[prev in list] [next in list] [prev in thread] [next in thread]
List: linux-ha-dev
Subject: Re: [Linux-ha-dev] Patch: RA anything
From: Dejan Muhamedagic <dejanmm () fastmail ! fm>
Date: 2009-11-16 17:42:18
Message-ID: 20091116174218.GA16321 () rondo ! homenet
[Download RAW message or body]
Hi,
This patch is now applied with some modifications. Sorry about
the horrible delay :(
Cheers,
Dejan
On Wed, Feb 11, 2009 at 12:15:54PM +0100, Dominik Klein wrote:
> Hi
>
> I fixed most of the things Lars mentioned in
> http://hg.linux-ha.org/dev/rev/15bcf3491f9c and will explain why I did
> not fix some of them. ocf-tester runs fine with the RA.
>
> > # FIXME: This should use pidofproc
>
> pidofproc is not available everywhere and is not able to get down to
> command line options, eg could not tell the difference between "$process
> $option_a" and "$process $option_b" which I wanted to support with this
> agent.
>
> Example:
> dktest3:~/src/linuxha/hg/dev # sleep 200 &
> [1] 5799
> dktest3:~/src/linuxha/hg/dev # sleep 300 &
> [2] 5801
> dktest3:~/src/linuxha/hg/dev # pidofproc sleep
> 5801 5799
> dktest3:~/src/linuxha/hg/dev # pidofproc "sleep 300"
>
> > # FIXME: use start_daemon
>
> start_daemon is not available everywhere either.
>
> > # FIXME: What about daemons which can manage their own pidfiles?
>
> This agent is meant to be used for programs that are not actually
> daemons by design. It is meant to be able to run sth "stupid" in the
> cluster. Even like "/bin/sleep 10000000000000000000"
>
> > # FIXME: use killproc
>
> This is also a problem with "$process $option_a" and "$process
> $option_b". You can't just "killproc $process" then.
>
> > # FIXME: Attributes special meaning to the resource id
>
> I tried to, but couldn't understand what you meant here.
>
> I also talked to Dejan on IRC and we agreed that "anything" is a bad
> name for the RA and the changeset description was propably bad, too.
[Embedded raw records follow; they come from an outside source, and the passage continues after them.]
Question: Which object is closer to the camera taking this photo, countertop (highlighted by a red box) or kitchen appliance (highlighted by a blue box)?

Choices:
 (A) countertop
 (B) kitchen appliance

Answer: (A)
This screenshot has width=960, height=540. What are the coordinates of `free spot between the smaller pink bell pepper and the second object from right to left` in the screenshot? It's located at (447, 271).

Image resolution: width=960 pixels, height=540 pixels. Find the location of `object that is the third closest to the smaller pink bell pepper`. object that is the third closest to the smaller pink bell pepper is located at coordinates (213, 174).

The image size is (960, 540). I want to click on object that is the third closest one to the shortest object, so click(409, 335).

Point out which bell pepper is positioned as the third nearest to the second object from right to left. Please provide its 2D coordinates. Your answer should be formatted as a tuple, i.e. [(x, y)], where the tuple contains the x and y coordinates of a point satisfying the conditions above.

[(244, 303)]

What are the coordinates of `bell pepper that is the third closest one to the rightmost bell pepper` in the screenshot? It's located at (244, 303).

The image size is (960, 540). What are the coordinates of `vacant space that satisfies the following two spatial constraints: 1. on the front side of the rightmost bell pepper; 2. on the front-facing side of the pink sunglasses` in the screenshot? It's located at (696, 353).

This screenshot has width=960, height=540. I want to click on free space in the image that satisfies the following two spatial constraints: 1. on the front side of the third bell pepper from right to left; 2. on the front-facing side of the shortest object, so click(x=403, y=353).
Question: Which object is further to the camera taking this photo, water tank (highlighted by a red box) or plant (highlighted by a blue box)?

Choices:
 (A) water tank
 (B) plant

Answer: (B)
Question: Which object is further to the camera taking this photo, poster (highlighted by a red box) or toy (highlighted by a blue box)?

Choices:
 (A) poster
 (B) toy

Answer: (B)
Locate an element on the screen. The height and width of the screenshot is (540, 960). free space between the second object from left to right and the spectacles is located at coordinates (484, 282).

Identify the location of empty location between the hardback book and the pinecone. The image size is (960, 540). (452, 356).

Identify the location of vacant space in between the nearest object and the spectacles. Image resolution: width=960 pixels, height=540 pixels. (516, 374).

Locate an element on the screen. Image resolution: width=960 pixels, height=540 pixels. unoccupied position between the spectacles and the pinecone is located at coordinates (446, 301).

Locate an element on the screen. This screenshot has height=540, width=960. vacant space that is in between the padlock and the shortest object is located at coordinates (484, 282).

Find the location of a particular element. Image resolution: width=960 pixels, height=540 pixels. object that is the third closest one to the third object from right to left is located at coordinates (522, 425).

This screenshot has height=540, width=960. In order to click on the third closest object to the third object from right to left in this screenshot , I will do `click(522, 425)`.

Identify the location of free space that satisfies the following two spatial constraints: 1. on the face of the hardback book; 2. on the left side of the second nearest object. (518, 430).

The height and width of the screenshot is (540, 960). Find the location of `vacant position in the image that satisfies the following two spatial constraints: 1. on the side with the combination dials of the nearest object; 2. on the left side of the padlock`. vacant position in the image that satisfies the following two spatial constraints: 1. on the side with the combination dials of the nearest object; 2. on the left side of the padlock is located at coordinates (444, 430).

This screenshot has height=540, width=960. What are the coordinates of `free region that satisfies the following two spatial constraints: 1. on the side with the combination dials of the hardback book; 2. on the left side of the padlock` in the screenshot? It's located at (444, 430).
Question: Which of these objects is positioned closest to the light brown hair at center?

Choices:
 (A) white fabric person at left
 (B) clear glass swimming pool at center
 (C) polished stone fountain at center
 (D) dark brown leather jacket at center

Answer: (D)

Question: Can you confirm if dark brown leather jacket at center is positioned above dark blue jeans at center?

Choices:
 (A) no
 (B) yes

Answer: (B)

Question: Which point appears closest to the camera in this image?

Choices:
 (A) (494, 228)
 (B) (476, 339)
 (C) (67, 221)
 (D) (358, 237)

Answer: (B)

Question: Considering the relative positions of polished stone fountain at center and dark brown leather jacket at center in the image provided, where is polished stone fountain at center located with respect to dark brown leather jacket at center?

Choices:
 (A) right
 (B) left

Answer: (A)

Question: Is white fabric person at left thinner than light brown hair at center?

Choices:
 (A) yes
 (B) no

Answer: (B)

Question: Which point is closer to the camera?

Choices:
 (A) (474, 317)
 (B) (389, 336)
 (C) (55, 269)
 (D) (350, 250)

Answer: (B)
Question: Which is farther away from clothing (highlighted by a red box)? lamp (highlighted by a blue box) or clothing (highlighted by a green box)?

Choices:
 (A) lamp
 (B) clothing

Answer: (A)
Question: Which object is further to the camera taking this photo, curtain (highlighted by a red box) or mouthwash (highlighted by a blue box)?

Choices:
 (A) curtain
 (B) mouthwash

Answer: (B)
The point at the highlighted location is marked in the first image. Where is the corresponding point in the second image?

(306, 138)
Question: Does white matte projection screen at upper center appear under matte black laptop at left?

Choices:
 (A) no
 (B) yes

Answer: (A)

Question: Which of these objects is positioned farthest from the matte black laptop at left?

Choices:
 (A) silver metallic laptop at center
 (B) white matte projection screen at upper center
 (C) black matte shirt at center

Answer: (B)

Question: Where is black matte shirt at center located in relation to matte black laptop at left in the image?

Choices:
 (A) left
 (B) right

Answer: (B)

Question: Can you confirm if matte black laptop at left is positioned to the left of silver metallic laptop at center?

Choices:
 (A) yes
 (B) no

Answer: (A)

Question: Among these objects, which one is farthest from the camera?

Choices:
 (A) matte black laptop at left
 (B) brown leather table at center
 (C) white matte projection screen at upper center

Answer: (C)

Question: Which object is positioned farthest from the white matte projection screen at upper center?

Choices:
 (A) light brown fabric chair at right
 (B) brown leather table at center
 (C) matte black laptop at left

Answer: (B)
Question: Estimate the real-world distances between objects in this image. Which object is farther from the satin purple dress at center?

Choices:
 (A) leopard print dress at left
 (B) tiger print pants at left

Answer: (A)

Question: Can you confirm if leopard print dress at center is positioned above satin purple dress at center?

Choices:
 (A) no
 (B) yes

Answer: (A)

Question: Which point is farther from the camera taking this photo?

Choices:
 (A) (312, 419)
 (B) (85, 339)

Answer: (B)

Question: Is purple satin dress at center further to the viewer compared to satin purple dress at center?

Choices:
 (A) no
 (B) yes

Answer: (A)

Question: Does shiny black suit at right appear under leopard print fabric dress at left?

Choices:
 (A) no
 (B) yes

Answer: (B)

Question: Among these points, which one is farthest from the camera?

> This RA is not for (as the cs stated) "arbitrary daemons", it is more
> for daemonizing programs which were not meant to be daemons.
>
> If a proper name comes to anyone's mind - please share.
>
> Hopefully, now it is a bit clearer what I wanted to be able to do with
> this RA. I agree the "cmd=" lines and pid file creation are very very
> ugly, but I could not yet find a better way. Not that much of a shell
> genius I guess :( Please share if you can improve things.
>
> Regards
> Dominik
> exporting patch:
> # HG changeset patch
> # User Dominik Klein <dk@in-telegence.net>
> # Date 1234350091 -3600
> # Node ID 04533b37813c8be009814f52de7b14ff65bf9862
> # Parent 90ff997faa7288248ac57583b0c03df4c8e41bda
> RA: anything. Implement most of lmbs suggestions.
>
> diff -r 90ff997faa72 -r 04533b37813c resources/OCF/anything
> --- a/resources/OCF/anything Wed Feb 11 11:31:02 2009 +0100
> +++ b/resources/OCF/anything Wed Feb 11 12:01:31 2009 +0100
> @@ -32,6 +32,7 @@
> # OCF_RESKEY_errlogfile
> # OCF_RESKEY_user
> # OCF_RESKEY_monitor_hook
> +# OCF_RESKEY_stop_timeout
> #
> # This RA starts $binfile with $cmdline_options as $user and writes a $pidfile from \
> that. # If you want it to, it logs:
> @@ -47,18 +48,20 @@
> # Initialization:
> . ${OCF_ROOT}/resource.d/heartbeat/.ocf-shellfuncs
>
> -getpid() { # make sure that the file contains a number
> - # FIXME: pidfiles could contain spaces
> - grep '^[0-9][0-9]*$' $1
> +getpid() {
> + grep -o '[0-9]*' $1
> }
>
> anything_status() {
> - # FIXME: This should use pidofproc
> - # FIXME: pidfile w/o process means the process died, so should
> - # be ERR_GENERIC
> - if test -f "$pidfile" && pid=`getpid $pidfile` && kill -0 $pid
> + if test -f "$pidfile"
> then
> - return $OCF_RUNNING
> + if pid=`getpid $pidfile` && kill -0 $pid
> + then
> + return $OCF_RUNNING
> + else
> + # pidfile w/o process means the process died
> + return $OCF_ERR_GENERIC
> + fi
> else
> return $OCF_NOT_RUNNING
> fi
> @@ -66,8 +69,6 @@
>
> anything_start() {
> if ! anything_status
> - # FIXME: use start_daemon
> - # FIXME: What about daemons which can manage their own pidfiles?
> then
> if [ -n "$logfile" -a -n "$errlogfile" ]
> then
> @@ -101,29 +102,48 @@
> }
>
> anything_stop() {
> - # FIXME: use killproc
> + if [ -n "$OCF_RESKEY_stop_timeout" ]
> + then
> + stop_timeout=$OCF_RESKEY_stop_timeout
> + elif [ -n "$OCF_RESKEY_CRM_meta_timeout" ]; then
> + # Allow 2/3 of the action timeout for the orderly shutdown
> + # (The origin unit is ms, hence the conversion)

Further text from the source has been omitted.